The second thing he notices is that there is a minuscule, faint heart-shaped birthmark on his jaw. He almost feels bad for spotting it, because it's so small it almost feels like it did not want to be seen by a stranger. It's so small that most people would only be able to see it if they were standing an inch away from him.

However, Dawson's observational skills never fail to manifest in every circumstance and he knows, as his eyes catch sight of that blemish, that he'll never be able to unsee it.

That little heart-shaped birthmark is like one of the endless details of a painting he's just started studying. You let the artwork draw your attention through its peculiar and most evident features. For Adam, they were his eyes and his tall cheekbones and sharp jawline. You only allow yourself to focus on trivialities after you took in the full picture. Except the details are anything but trivial.

The details are what make the painting worth looking at.

Dawson knows he should stop staring at him, but he's being discreet and the more he notices about him the more he wants to find out. Plus, Mrs. Remington's class is not exactly the definition of entertaining.

His interest is temporarily quenched after he notices the third thing about him. A delicate, musky scent evaporates from the pores of his skin– the exposed parts of it– and utterly subjugates Dawson's senses.
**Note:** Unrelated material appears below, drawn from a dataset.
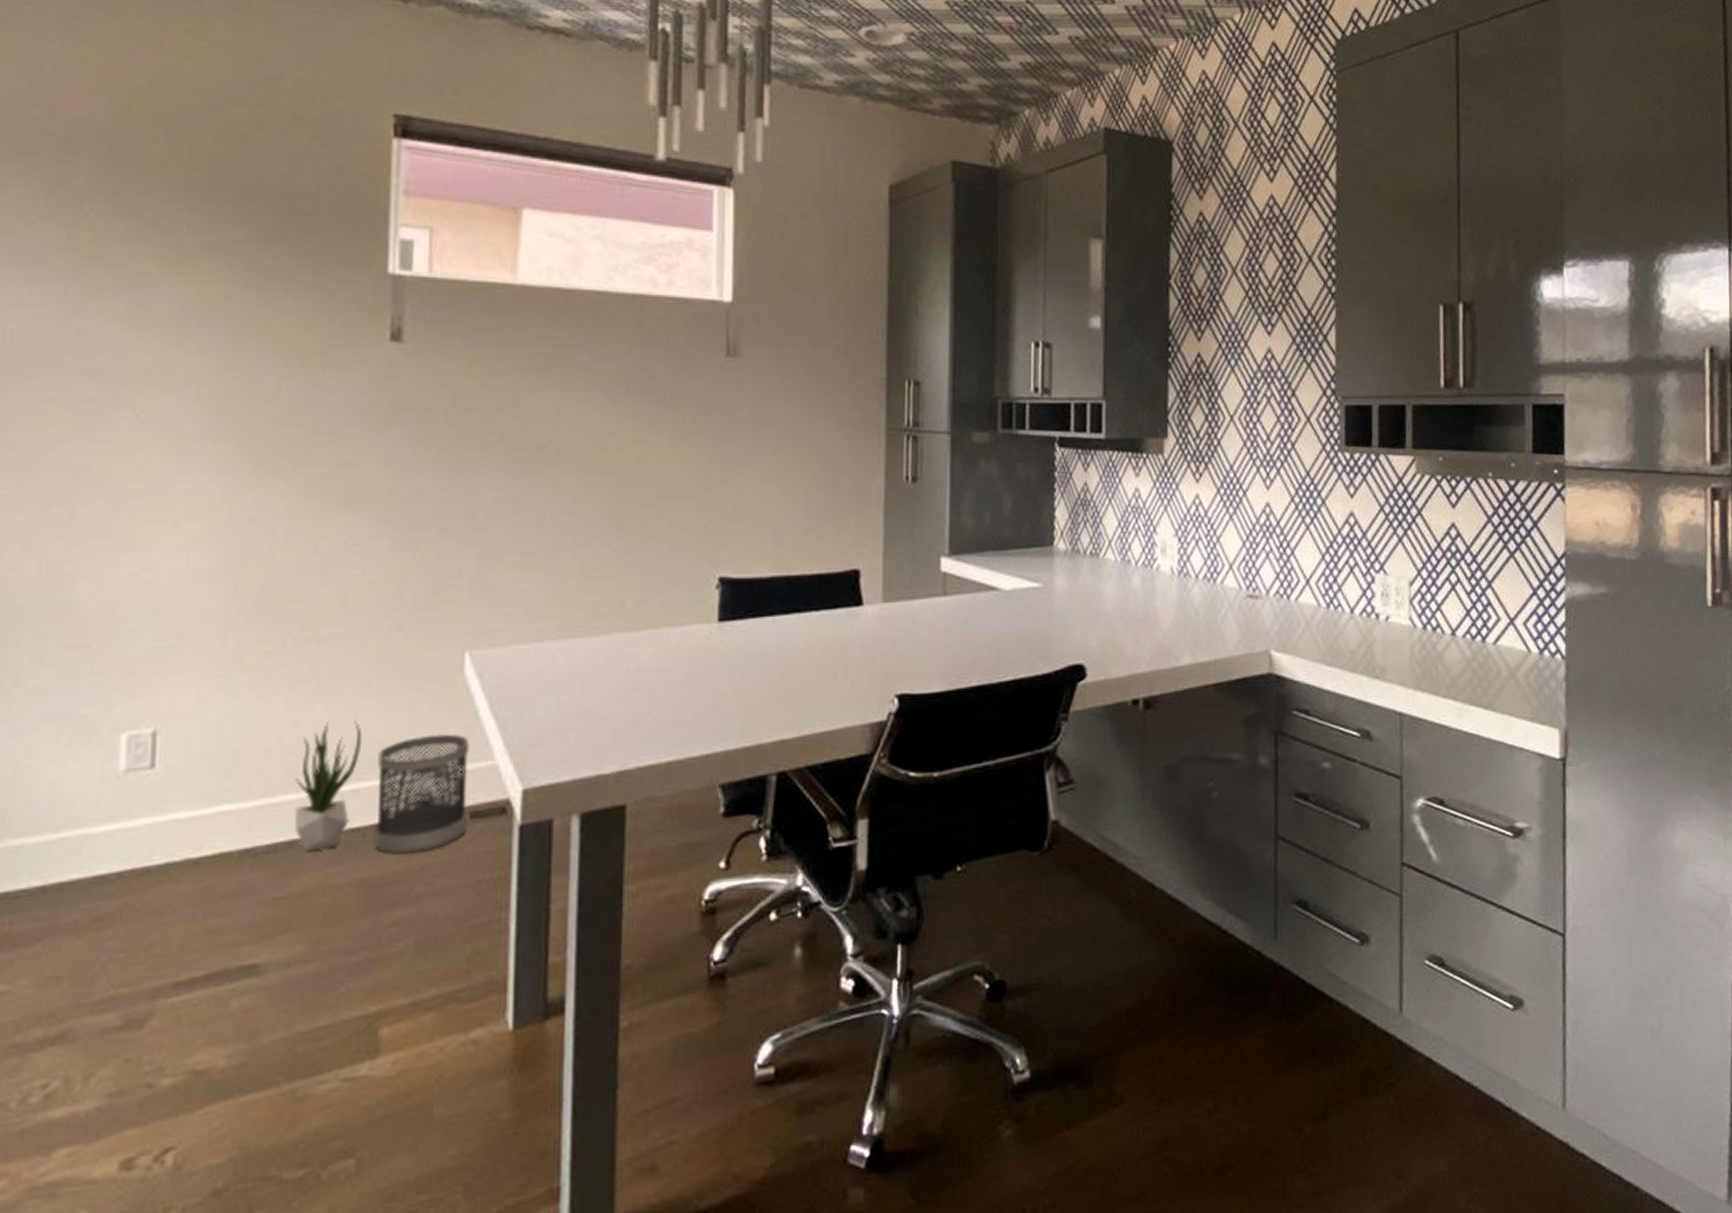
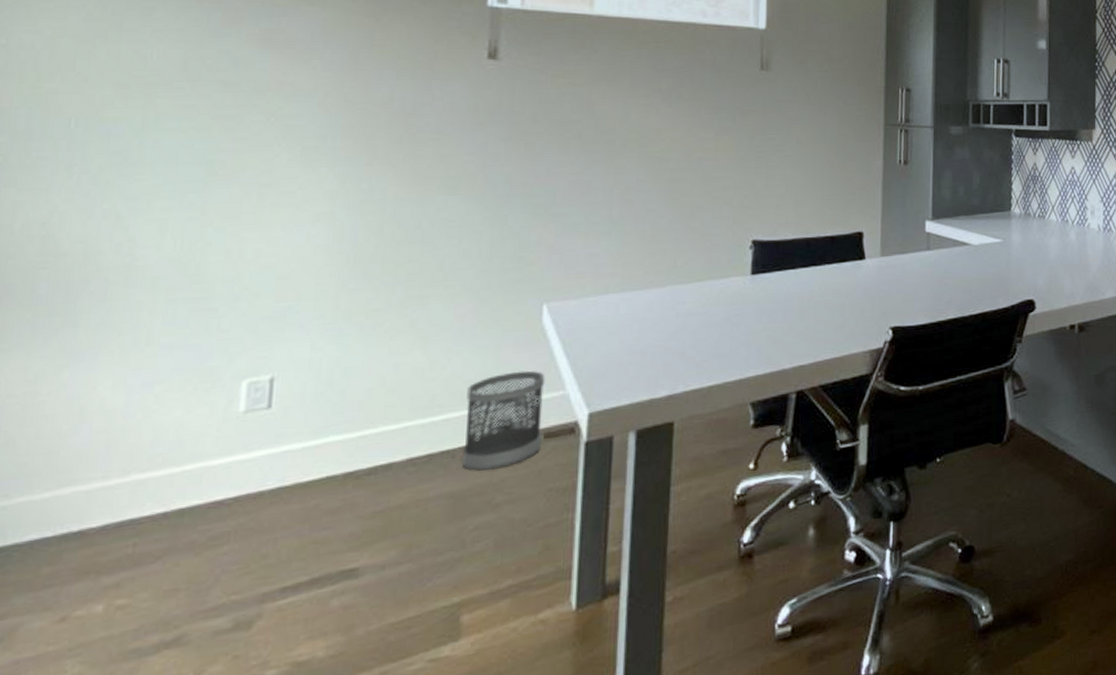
potted plant: present [294,721,363,851] -> none [393,363,454,472]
He didn't smell like that yesterday. Or was Dawson not paying sufficient attention to detect it? Either way, each time Hamilton's hand brushes the hair off his face, a wave of perfume pervades the air around them and washes over Dawson.

He's growing tired of the weird effect Hamilton has on him, so he does what every little boy in kindergarten does at some point.

He teases.

And when the bell finally rings, Dawson doesn't think twice about taunting him.

"See ya later at detention, Hamilton," he grins.

Adam shoots him a murderous look and stomps out of the classroom, but he's not even halfway through the door when he decides to turn around and goes, "By the way, assholery is not a word. You know, just in case you were thinking of using it in Thornbury's paper."

Dawson's left eyebrow shoots up.

In a matter of seconds, his skepticism turns into amusement.

He waves amiably and grins, "Don't miss me too much."